Police were called to control traffic at the Johannesburg building as a scrum of journalists grew outside.

His foundation said Mr Mandela, 92, was merely undergoing routine tests.

The ruling ANC party called for calm, urging South Africans "not to press any panic buttons".

Children at a local school have hung messages of support outside the Milpark Hospital.

The South African liberation hero - known affectionately among South Africans by his clan name, Madiba - has appeared increasingly frail on his infrequent public appearances since retiring from public life in 2004.

His last public appearance was at the football World Cup closing ceremony last July.

Privately his friends have warned that his health has begun to deteriorate more rapidly in recent months, says the BBC's Andrew Harding in Johannesburg.

Media speculation about his health is increasingly frenzied.
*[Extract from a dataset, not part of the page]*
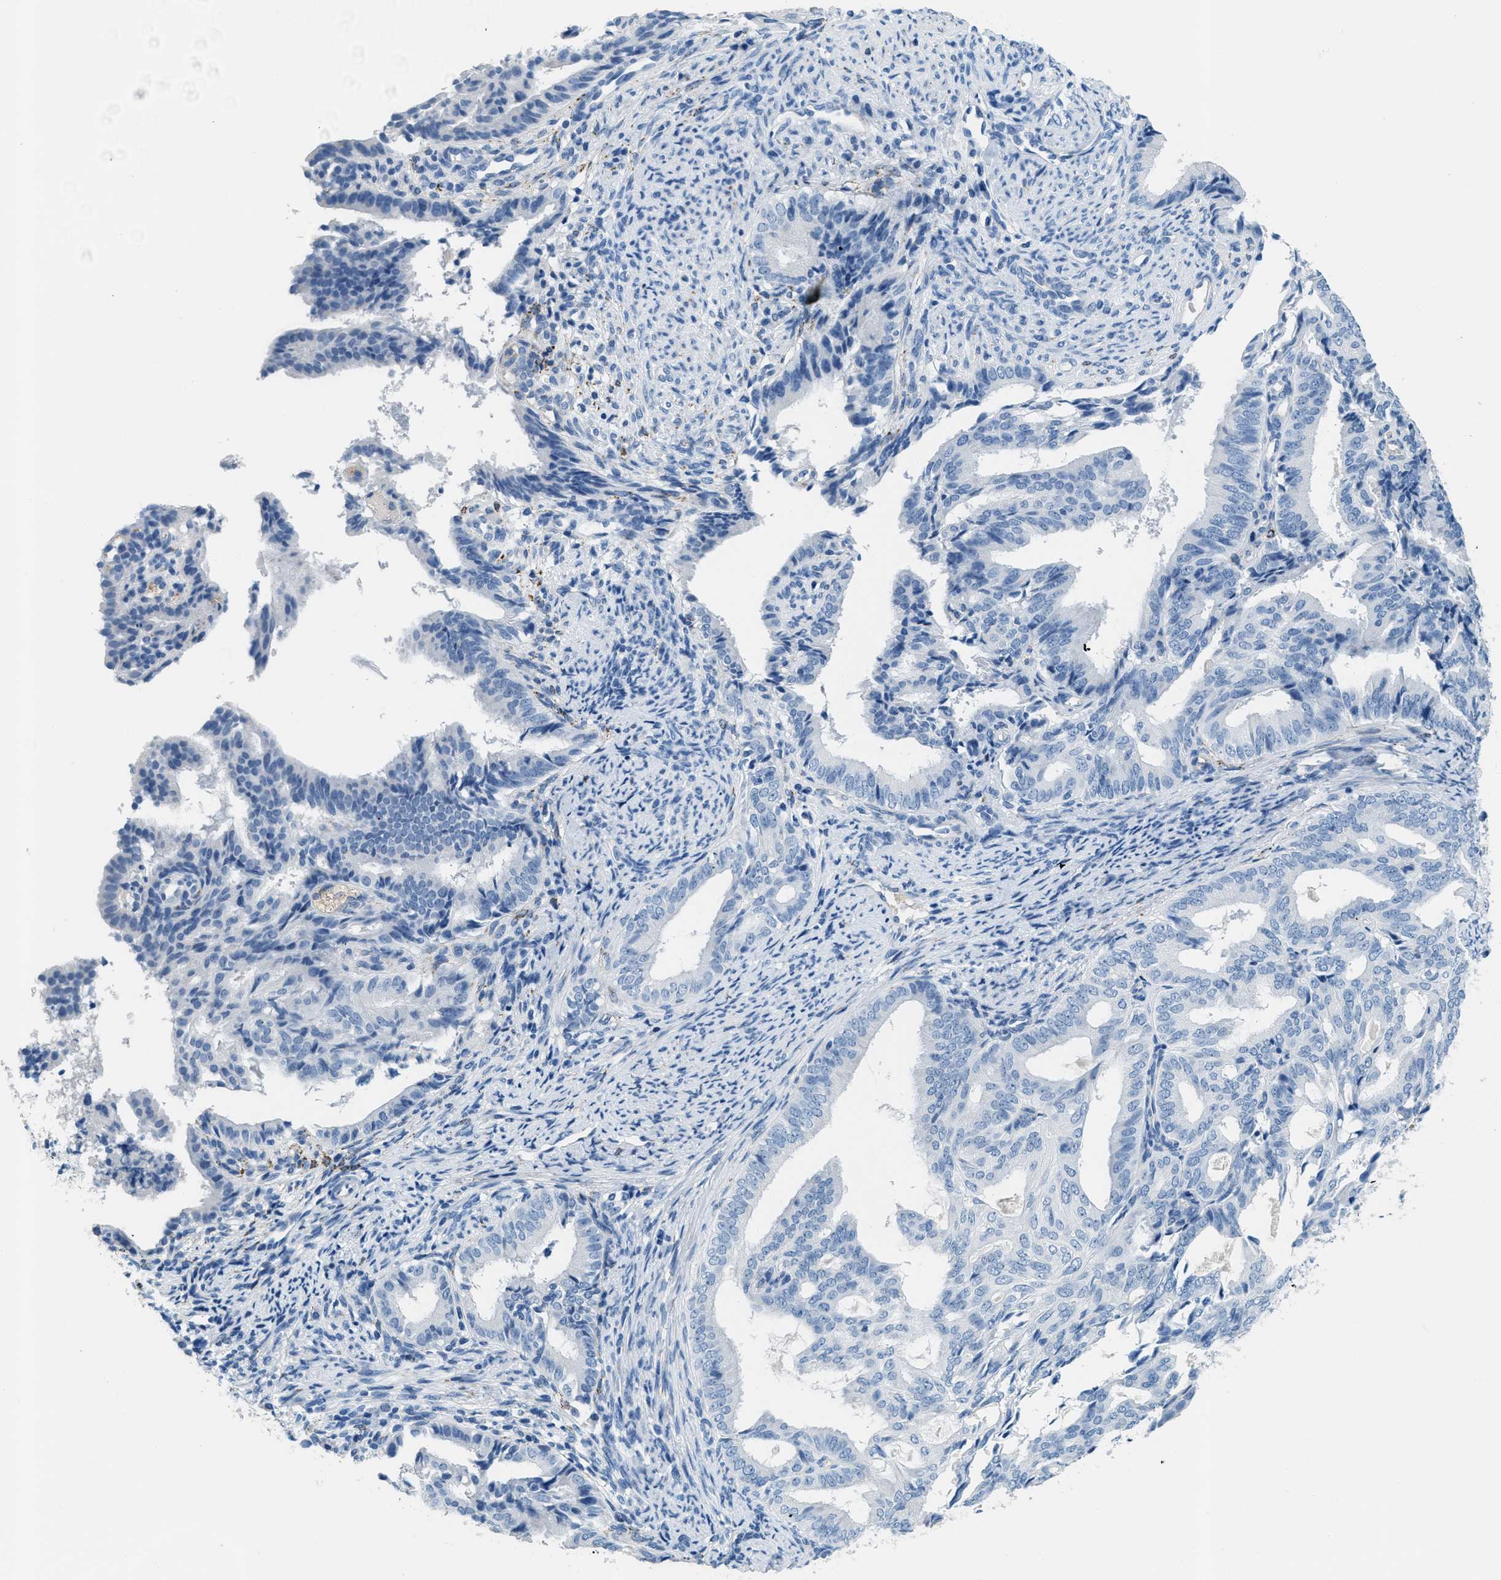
{"staining": {"intensity": "negative", "quantity": "none", "location": "none"}, "tissue": "endometrial cancer", "cell_type": "Tumor cells", "image_type": "cancer", "snomed": [{"axis": "morphology", "description": "Adenocarcinoma, NOS"}, {"axis": "topography", "description": "Endometrium"}], "caption": "Histopathology image shows no protein expression in tumor cells of adenocarcinoma (endometrial) tissue. (Immunohistochemistry, brightfield microscopy, high magnification).", "gene": "MGARP", "patient": {"sex": "female", "age": 58}}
Police are checking visitors' cars at the hospital entrance to make sure there are no journalists hiding inside.

Journalists' cars were lining the streets and snarling up the traffic, prompting irate outbursts from other drivers, reports said.

Several of Mr Mandela's family members, including his wife Graca Machel, were seen visiting the hospital on Wednesday night.

In a statement on Wednesday, the Nelson Mandela Foundation insisted Mr Mandela was "in no danger and is in good spirits".

It said he was undergoing routine tests, though South African media report he is being seen by a lung specialist.

"He is a 92-year-old and will have ailments associated with his age and the fact that he stayed the night should not suggest the worst," the African National Congress spokesman Jackson Mthembu said on Thursday.

"We urge people not to make unfounded statements, let's remain calm and not press panic buttons because there is no reason to do so."

He said any change in Mr Mandela's circumstances would be communicated.

Earlier this month, a report circulated on social network Twitter that the elder statesman had died.

It was condemned as malicious and insensitive by the ANC.